You feel stressed by the 2 idiots that kept shooting their weapons at everything that moved, your emotions are going nuts by the guild members who say you are not pulling your weight, your eyes are still darting around trying to find that damn mob you need to finish the quest. Seriously, if you are not stressed then you got something wrong.

Body [clock]

I have found over the last several years of gaming that the rule of one day of rest recommended by doctors, Jews, Christians, and Muslims [that is an extremely large slice of the population] does not just apply to work, it also applies to gaming.

For a long while I was finding myself gaming every day, especially on my 'days off' and then wondering why I was so worn out at work. It was nto until last year that I went on a gaming sabbatical for three months that I realised how worn out games were making me. My work stopped becoming a droning wasteland and I began to sleep better and wake up more easily. I then began MMOs again.

After testing several MMOs I arrived at several conditions that make an MMO more relaxing.

1. Guilds are stressful. Such emotional drains can be extremely exhausting. While some guilds are great, even the best ones can lead you to complain to your wife constantly how 'Xerxes' [no one I know] is secretly trying to depose you from council and 'Juan' is totally ruining the fabric of the guild. I have found that a friend list is much less stressful than a guild, unless you got a guild in name only, or a family (real life) guild.

2. Instances make me angry. Really that should read 'people make me angry' because it is not the instances that cause anger, it is those that stuff it up. Most game instances are just a melting pot waiting to explode and recognising this and quitting early is a good quality to have. Saying this, Tabula Rasa instances I found never had this problem due to the open nature.

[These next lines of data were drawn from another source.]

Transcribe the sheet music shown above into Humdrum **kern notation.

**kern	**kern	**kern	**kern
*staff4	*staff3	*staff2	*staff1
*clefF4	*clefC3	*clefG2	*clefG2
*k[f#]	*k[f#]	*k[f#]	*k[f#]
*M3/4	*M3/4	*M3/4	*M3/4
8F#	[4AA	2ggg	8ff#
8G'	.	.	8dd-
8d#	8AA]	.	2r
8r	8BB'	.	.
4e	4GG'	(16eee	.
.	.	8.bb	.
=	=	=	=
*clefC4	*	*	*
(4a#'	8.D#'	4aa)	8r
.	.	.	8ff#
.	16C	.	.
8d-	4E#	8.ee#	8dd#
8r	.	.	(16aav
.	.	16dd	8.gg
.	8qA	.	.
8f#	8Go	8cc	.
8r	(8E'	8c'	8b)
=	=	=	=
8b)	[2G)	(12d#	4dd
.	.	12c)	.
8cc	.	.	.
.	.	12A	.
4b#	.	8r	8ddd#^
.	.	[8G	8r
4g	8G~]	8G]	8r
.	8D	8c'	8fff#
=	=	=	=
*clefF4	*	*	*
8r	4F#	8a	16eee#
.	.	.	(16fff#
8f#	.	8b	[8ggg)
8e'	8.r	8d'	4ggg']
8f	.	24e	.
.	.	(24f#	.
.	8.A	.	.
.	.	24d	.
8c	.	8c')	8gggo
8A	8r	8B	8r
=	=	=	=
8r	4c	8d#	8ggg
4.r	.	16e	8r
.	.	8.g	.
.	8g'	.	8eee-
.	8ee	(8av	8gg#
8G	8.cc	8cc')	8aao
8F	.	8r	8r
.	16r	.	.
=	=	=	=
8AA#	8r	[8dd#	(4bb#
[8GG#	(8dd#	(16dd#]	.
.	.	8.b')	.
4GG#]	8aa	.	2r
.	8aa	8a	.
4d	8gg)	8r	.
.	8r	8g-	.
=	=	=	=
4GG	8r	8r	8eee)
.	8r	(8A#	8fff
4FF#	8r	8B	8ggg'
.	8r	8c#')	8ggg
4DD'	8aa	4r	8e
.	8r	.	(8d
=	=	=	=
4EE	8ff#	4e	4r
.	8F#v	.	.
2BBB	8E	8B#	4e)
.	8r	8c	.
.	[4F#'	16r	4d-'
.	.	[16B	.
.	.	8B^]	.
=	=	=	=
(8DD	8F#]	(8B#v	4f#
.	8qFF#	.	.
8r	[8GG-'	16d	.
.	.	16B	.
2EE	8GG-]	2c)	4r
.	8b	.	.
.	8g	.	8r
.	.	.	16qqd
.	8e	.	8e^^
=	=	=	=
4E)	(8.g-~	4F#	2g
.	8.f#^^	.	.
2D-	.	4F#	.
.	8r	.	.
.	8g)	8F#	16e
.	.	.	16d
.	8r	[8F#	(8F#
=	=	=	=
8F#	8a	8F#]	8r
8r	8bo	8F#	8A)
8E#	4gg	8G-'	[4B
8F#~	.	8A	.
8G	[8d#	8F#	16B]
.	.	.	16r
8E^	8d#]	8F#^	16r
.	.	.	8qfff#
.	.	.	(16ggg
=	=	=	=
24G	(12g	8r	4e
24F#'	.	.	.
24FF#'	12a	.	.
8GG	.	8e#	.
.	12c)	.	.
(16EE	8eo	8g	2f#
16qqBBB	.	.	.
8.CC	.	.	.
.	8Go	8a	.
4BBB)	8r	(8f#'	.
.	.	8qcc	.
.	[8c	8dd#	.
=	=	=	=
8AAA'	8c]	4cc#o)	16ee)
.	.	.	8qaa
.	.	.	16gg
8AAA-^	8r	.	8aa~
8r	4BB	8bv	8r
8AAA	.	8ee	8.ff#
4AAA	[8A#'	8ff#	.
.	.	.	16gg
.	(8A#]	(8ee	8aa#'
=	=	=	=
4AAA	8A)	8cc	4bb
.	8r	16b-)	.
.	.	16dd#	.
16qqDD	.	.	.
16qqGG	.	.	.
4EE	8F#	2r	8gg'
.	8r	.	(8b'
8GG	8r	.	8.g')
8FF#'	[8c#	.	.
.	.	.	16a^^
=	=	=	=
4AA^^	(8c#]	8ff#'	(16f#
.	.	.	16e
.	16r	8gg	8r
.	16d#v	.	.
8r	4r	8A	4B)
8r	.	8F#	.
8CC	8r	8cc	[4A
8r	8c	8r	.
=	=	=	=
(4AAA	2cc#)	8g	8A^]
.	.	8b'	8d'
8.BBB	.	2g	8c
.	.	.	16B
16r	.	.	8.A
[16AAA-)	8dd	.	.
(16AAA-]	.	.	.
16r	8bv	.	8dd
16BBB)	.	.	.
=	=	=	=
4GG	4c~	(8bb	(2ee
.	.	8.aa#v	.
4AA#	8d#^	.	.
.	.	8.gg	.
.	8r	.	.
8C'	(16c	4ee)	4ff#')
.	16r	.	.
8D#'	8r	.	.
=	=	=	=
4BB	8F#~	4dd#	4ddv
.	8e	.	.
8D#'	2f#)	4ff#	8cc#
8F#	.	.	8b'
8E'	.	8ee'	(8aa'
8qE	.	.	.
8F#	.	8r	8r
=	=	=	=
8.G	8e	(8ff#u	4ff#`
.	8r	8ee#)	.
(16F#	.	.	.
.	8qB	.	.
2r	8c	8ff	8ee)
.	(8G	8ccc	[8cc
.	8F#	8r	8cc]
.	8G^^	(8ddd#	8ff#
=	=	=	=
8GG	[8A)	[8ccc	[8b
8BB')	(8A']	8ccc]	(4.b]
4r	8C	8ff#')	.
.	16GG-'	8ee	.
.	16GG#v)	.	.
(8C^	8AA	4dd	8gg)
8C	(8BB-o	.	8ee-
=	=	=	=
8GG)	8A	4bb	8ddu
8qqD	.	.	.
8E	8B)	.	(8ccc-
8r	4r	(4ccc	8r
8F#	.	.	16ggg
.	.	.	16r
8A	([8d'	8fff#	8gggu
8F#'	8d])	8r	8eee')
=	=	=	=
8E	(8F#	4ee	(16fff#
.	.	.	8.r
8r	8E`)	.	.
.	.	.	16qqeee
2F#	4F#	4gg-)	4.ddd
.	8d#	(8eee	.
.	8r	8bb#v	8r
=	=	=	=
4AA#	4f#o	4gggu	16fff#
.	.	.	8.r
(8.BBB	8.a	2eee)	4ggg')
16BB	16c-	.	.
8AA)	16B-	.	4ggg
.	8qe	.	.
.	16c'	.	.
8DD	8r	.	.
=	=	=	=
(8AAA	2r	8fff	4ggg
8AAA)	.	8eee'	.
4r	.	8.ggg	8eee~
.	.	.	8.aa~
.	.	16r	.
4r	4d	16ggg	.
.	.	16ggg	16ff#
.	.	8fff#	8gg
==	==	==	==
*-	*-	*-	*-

3. PuGs rock! the great thing about a PuG is you don't have to worry about pissing someone off, not only that but if you are not worrying then people like you more. While many people claim they get angry with PuGs I find that at least it is less stressful than people you know. When they are bastards you just ignore them and there is no consequences for your social life.

4. Family gaming is best. When you have a wife that is a gamer like me you quickly learn that gaming stops being a chore when you make it into family time. nothing is more relaxing than having your wife tear apart a giant spider while you heal her. It is so beautiful tears are coming to my eyes, I can't wait to have kids and watch them feast on dragons.

5. One day of rest. As mentioned above, I usually have one day a week of rest from gaming. Sometimes this day falls on a normal work day, and sometimes it falls on a weekend, either way it gives me time to relax, sit back and read a book, write, or just watch a soppy movie about a bunch of Americans who just saved each other  while everyone else died.

Conclusion

Since I have started watching my gaming and taking a bit of time out I can attest to improving my work, waking up more easily, and finding more time to do more useful things. I, and those around me, would still say I am a serious gamer, but I am more casual about it, perhaps this is the definition of a casual gamer? The ability to say "I need a rest, no gaming today!"